When your company proudly offers the tail light warranty. :scooter:


----------



## Ninjaframer (May 28, 2011)

When I was younger we used to say "if they wanted it done right- they'd have called someone else" we were joking though- mostly


----------



## ECSOWNER (Jul 25, 2011)

Dirtywhiteboy said:


> Ever do government work:whistling


My company, no.

When I was employed for a contractor we had a good sized project with army corps of engineers and the stuff the corp PM let slide, I would hope he is no longer employed. His saying was good enough for government work, or ah, don't worry about it, drywall hides it. :sad:


----------



## maninthesea (Nov 11, 2008)

- when someone here answers your post with "Tree-Fifty"


----------



## ohiohomedoctor (Dec 26, 2010)

Its four fiddy now. Inflation has been rampant..


----------



## woodworkbykirk (Sep 17, 2008)

lol, jackass


----------



## jamestrd (Oct 26, 2008)

Dustincoc said:


> Fill in the blank


Oooh..Mad Libs...I love that


----------



## elementbldrs (Sep 26, 2010)

It seems like the new one I hear guys say that pisses me off is "it is what it is", f no.... won't stay like that if you fix it you hack.


----------



## overanalyze (Dec 28, 2010)

You know your a hack when you don't know why people put in kick out flashings.


----------



## ohiohomedoctor (Dec 26, 2010)

jamestrd said:


> Oooh..Mad Libs...I love that


Cafeful. Burnette might never come back..


----------



## Dirtywhiteboy (Oct 15, 2010)

ECSOWNER said:


> My company, no.


14 kitchens and bath vanity's in 5 days:whistling 2 guys and 10 hour days,, just sayin


----------



## TimelessQuality (Sep 23, 2007)

I had a helper that sometimes joked, 'I know YOU care MORE, but I care LESS'.


----------



## FRAME2FINISH (Aug 31, 2010)

When you put a new post in and level it by looking from a few feet back?

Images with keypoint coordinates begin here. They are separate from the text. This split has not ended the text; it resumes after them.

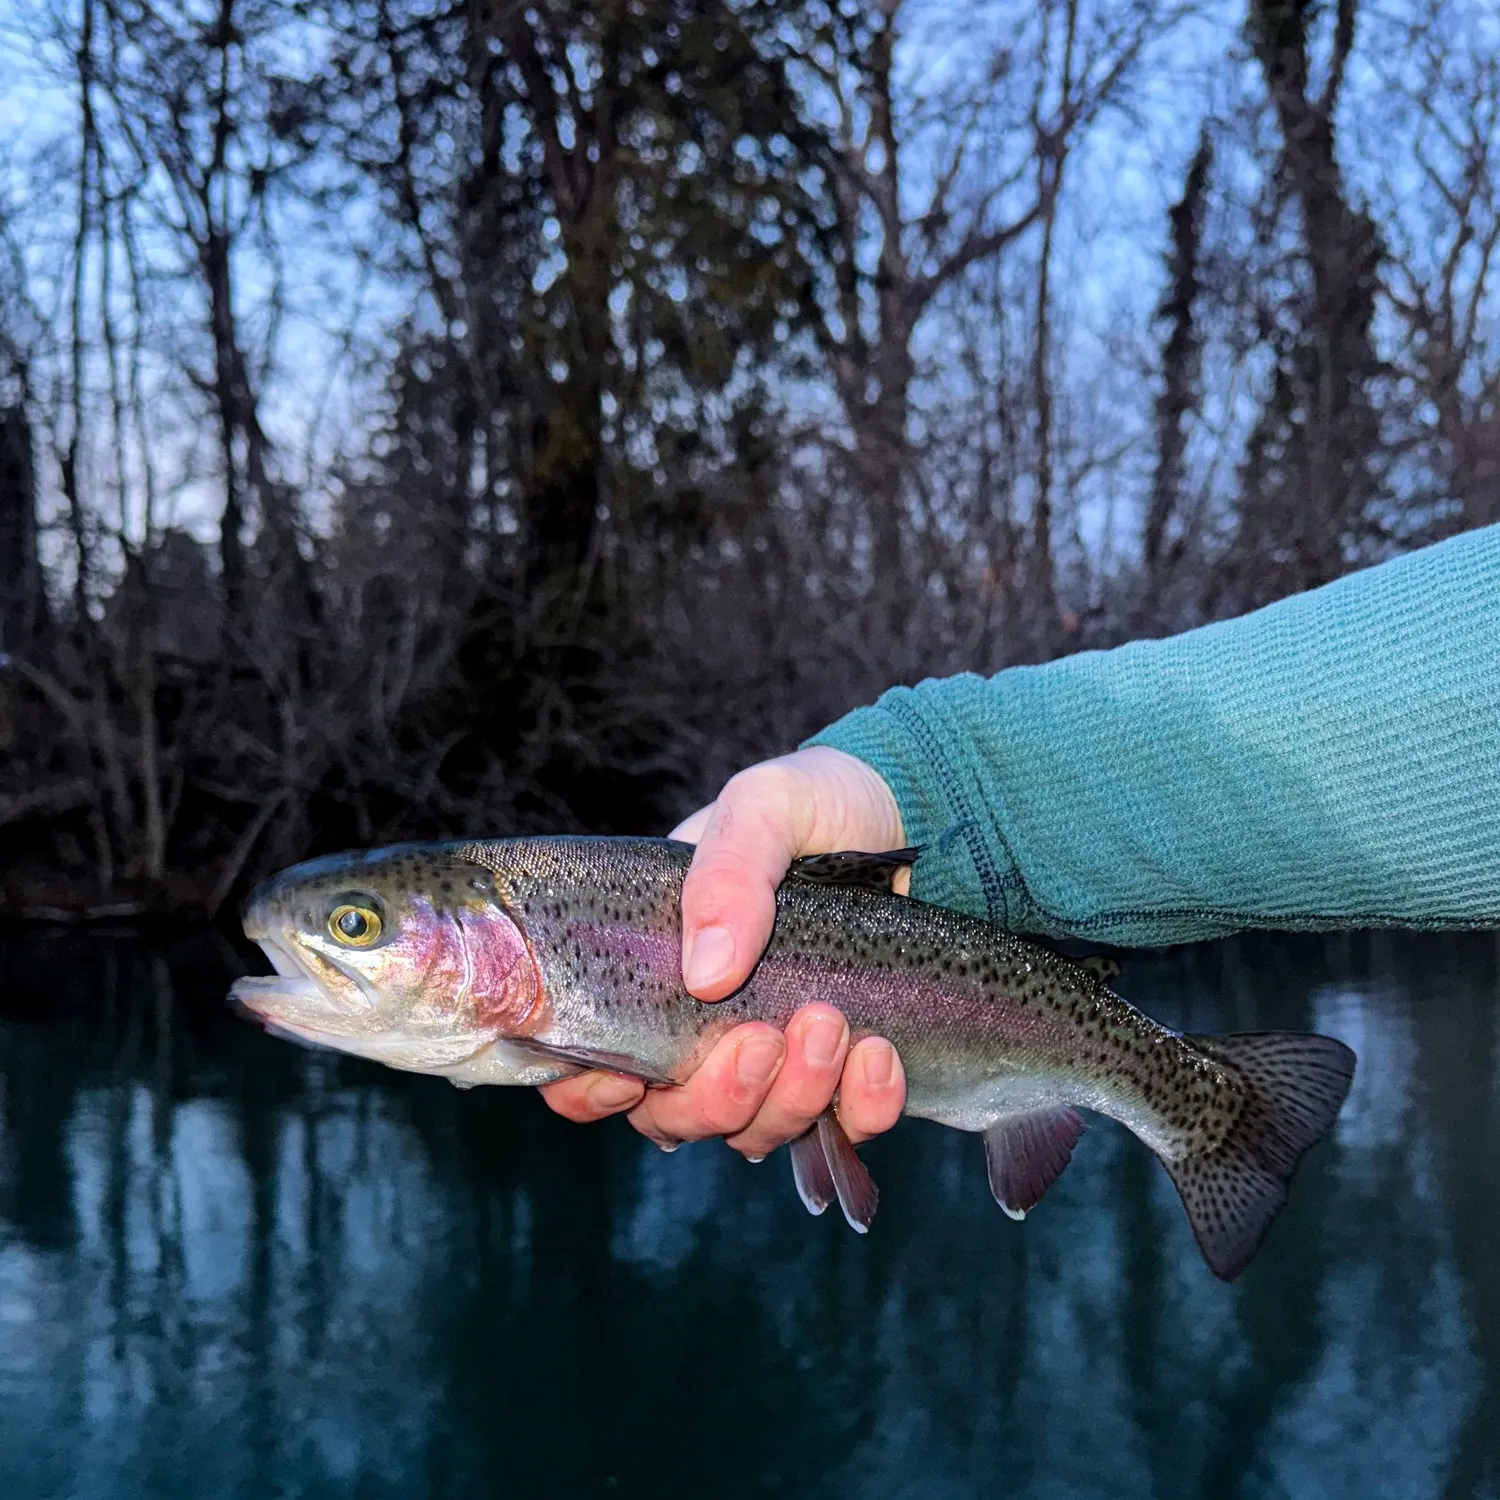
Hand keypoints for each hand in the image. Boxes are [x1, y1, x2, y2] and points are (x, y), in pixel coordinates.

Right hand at [540, 746, 908, 1154]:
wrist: (913, 813)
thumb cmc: (817, 804)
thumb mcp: (764, 806)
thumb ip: (727, 872)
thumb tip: (706, 974)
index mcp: (652, 966)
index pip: (587, 1061)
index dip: (588, 1091)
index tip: (628, 1080)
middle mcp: (703, 1027)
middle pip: (673, 1115)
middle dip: (715, 1096)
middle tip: (764, 1037)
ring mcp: (776, 1059)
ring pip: (753, 1132)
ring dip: (789, 1098)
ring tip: (832, 1024)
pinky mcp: (846, 1075)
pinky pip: (845, 1127)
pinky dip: (861, 1107)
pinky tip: (879, 1054)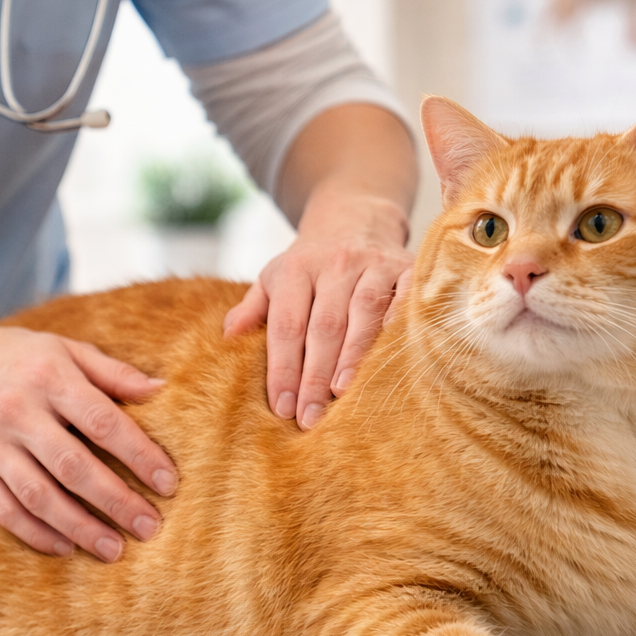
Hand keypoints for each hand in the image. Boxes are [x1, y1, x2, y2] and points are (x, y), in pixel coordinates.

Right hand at [0, 326, 177, 561]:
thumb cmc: (15, 357)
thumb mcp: (64, 348)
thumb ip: (112, 371)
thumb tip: (162, 390)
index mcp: (49, 377)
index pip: (102, 420)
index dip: (138, 454)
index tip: (168, 483)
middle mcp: (18, 411)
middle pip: (72, 465)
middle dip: (114, 500)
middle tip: (150, 527)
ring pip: (38, 495)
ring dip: (79, 527)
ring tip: (114, 549)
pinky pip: (5, 509)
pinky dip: (36, 533)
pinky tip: (66, 548)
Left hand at [223, 188, 411, 428]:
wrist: (356, 218)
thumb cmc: (310, 265)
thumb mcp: (275, 278)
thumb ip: (253, 308)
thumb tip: (227, 335)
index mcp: (295, 269)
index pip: (286, 325)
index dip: (283, 369)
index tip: (281, 408)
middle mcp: (334, 263)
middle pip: (323, 325)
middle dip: (315, 375)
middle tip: (310, 417)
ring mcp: (373, 263)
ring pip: (363, 313)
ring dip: (353, 357)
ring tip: (342, 395)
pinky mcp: (407, 266)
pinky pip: (405, 299)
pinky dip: (398, 328)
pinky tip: (391, 361)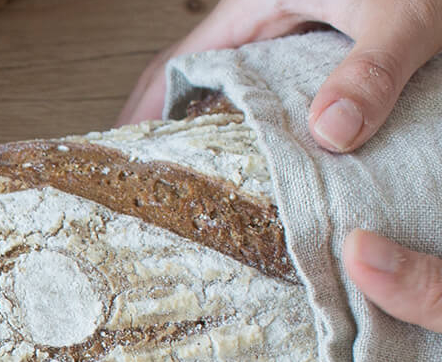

I have a hacker in my town oh no


----------



## 4 seasons (Jan 4, 2010)

When you leave the wrapper on the back of the ice and water because it's quicker.


----------



## GCTony (Oct 26, 2012)

What I sometimes say to my painter: "what the heck, you've been practicing painting apartments?"

"A little putty and paint makes it look like it ain't."

"I've been doing it like that for 25 years"


----------



## Tinstaafl (Jan 6, 2008)

FRAME2FINISH said:


> When you put a new post in and level it by looking from a few feet back?


Any remodeler knows that's the way to do it. If you put your new post in perfectly plumb and the other is 1.5" out, it ain't the previous guy who's going to get the blame for crappy work. :no:


----------



## FRAME2FINISH (Aug 31, 2010)

No I realize that but what was he using a piece of 6x6 cut about a 1/2 " it's sitting on the rail lol


----------



## woodworkbykirk (Sep 17, 2008)

Dirtywhiteboy said:


> 14 kitchens and bath vanity's in 5 days:whistling 2 guys and 10 hour days,, just sayin


 werent you home at 2pm each day too?


----------



## kevjob (Aug 14, 2006)

When you tear off the wrong roof?:whistling:blink::laughing:


----------